Our Option Strategy Program is unique in that it uses options with both financial and commodity futures as underlying assets. The program is designed to take advantage of the decay of time value, an adherent feature of options. Similar trading strategies have been employed by many CTAs in U.S., attracting investors with stable returns. However, our program is distinguished and innovative in that where as most of other CTAs’ trades are on options on major stock indices, we have extended the program to include options on commodity futures.

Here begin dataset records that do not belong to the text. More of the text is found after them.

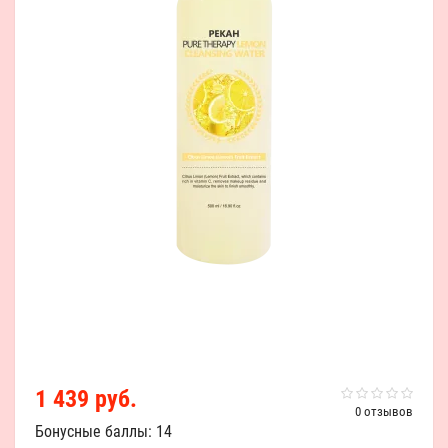
1 439 руб.
0 отзывов
Бонусные баллы: 14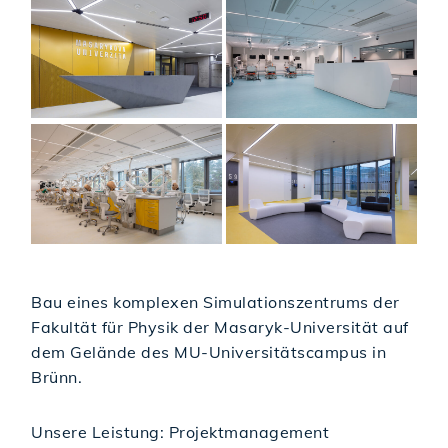
Bau eines komplexen Simulationszentrums der
Fakultät für Physik der Masaryk-Universität auf
dem Gelände des MU-Universitätscampus in
Brünn.
Unsere Leistung: Projektmanagement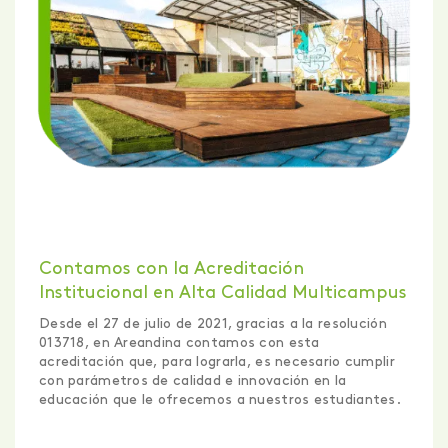
Contamos con la Certificación
Internacional QS Stars
Otro punto muy importante que debes tener en
cuenta cuando hablamos de
Areandina
, es que
contamos con la Certificación Internacional QS Stars
que evalúa los siguientes aspectos como:
Enseñanza.
Desarrollo académico.
Empleabilidad.
Aprendizaje en línea o a distancia.
Innovación.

The program employs neither fundamentals nor technical for analysis. The program analyzes current and historical data for decision making. Data we monitor includes, but not limited to, volatilities of options and their underlying markets, and the probabilities that the prices of underlying assets would reach the predetermined levels within certain durations. Based on such analysis, we identify options that are either over or undervalued, relative levels of its volatilities, and skewness of Calls or Puts. The traders, then, implement the best feasible trading strategies on given condition. Strategy is mostly “ratio spreads”, but may also include naked positions, calendar spreads, and/or credit spreads. Those strategies are generally chosen discretionarily, based on scientific approach.
Ratio Spreads consist of purchasing and selling of the same type of options with different strike prices. To create a put ratio spread, the traders would buy puts at higher strike prices and sell greater number of puts at lower strike prices. The trade is initiated to earn credit. By structuring the spread in this fashion, we generally can expect to profit if the price of the underlying asset of the options either goes up, or stays the same. However, if the price of the underlying asset goes down, particularly as it approaches the strike price of the options sold, the strategy may incur substantial loss. For a call ratio spread, the characteristics of profits and losses in relation to the direction of the underlying asset are the opposite of those of a put ratio spread.
Since selling, or “writing” options, bears unlimited risk, the program scrutinizes risk-reward relations of each of the trading strategies. The program intends to maximize the return and minimize the risk by keeping the risk indicators such as Deltas and Gammas of the overall positions below certain levels. We also manage our risks by monitoring ratio of the aggregate margin to our net asset.